Biocides can reduce the need for chemical pesticides
Chemical pesticides make a major contribution to the fight against hunger and infection, but they can also have a negative impact on the environment and human health. Biological agents could replace chemical agents, and are assessed by organisations including BAuA.
In the last century, chemical pesticides were celebrated for their role in helping to maximise harvests, prevent crop spoilage and reduce disease such as malaria and typhus. A few years later, however, in the second half of the 20th century, it became clear that these agents also had unwelcome side effects, causing damage to the environment and human health, and that pests had also become resistant to them.

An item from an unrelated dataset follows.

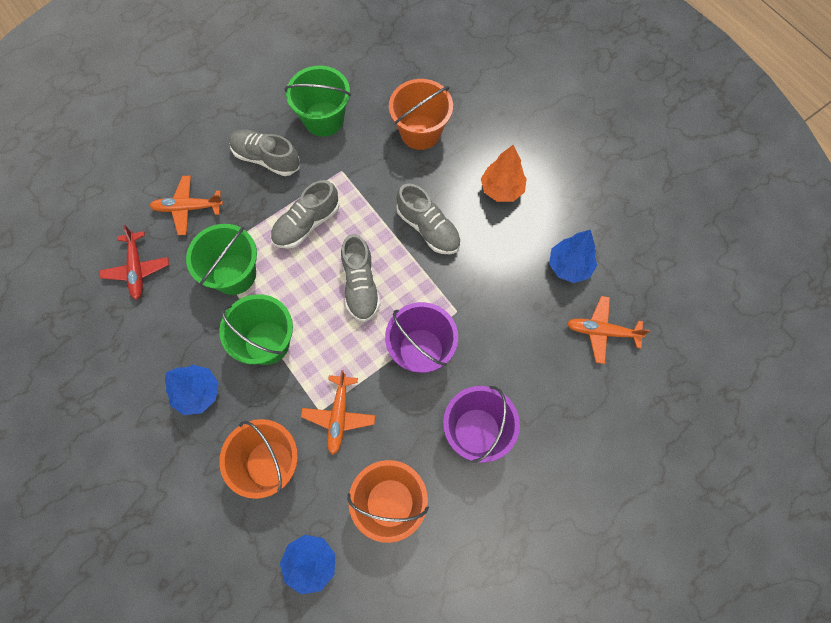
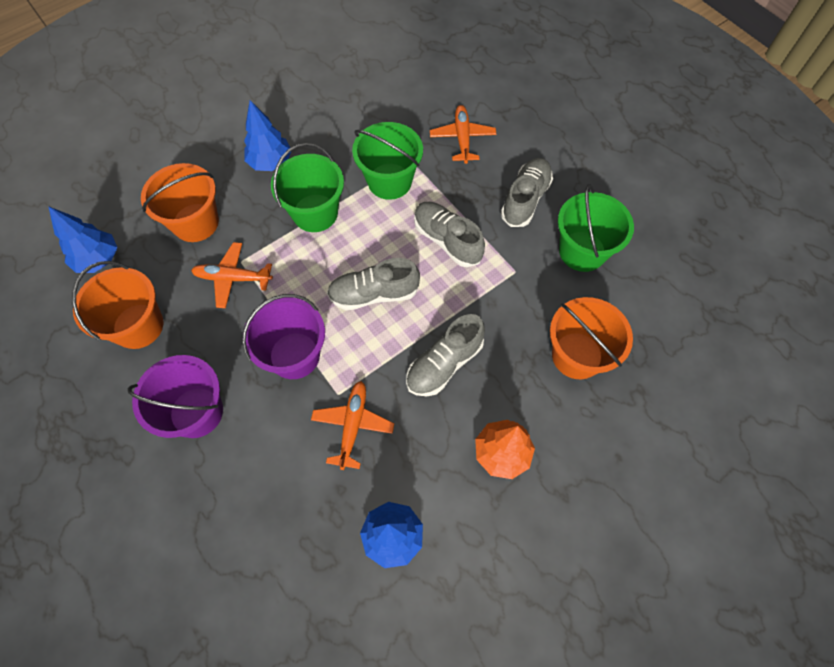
camera: 90 degrees right, 5 degrees down
(137, 269) = (396, 106): red plane -> none
(602, 331) = (300, 573): orange plane -> orange plane (353, 425)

These findings had several effects: firstly, alternative agents were sought which were just as effective but had the fewest possible side effects. Secondly, restrictions and bans were imposed on harmful chemical agents such as DDT. In recent years, increasing numbers of biological agents have been developed, approved and put to use. These agents are micro-organisms, or other biological substances of natural origin, and in addition to their positive environmental attributes, they frequently have a high target-specificity in comparison with synthetic agents.
One of the most frequently used biological agents is the bacterium Bacillus thuringiensis which is commonly found in soil. Due to its production of insecticidal proteins, it is of particular importance in the fight against malaria, for the cultivation of agricultural crops and for controlling the oak processionary moth.
Regulation (EU) 528/2012 standardises the assessment, approval and restriction of biocides throughout Europe, which means pesticides for use in hygiene, conservation and product protection. In Germany, the Federal Office for Chemicals (BfC) of BAuA is responsible for the coordination. Plant protection products, in contrast, are assessed by the Federal Institute for Risk Assessment (BfR). Regulation (EU) 1107/2009 controls the approval of plant protection products in the EU.
The basis for the assessment includes research into the health risks, environmental compatibility and efficacy. The current list of active substances for biocides can be viewed on the web pages of the European Chemicals Agency, and those for crop protection products, on the web pages of the European Union.
In the area of pest control, biological agents differ from chemicals from several perspectives because they are able to multiply, adapt and change. The microbiological and molecular biological analysis of the identification, purity, health risks, environmental persistence, etc. also differs from the methods which are used with chemical agents. Among others, this also applies to DNA sequencing, growth conditions and pathogenicity tests.
The unit 4.7 for Biological Agents addresses all the topics surrounding the assessment of biologically-based biocides for national and European approval processes.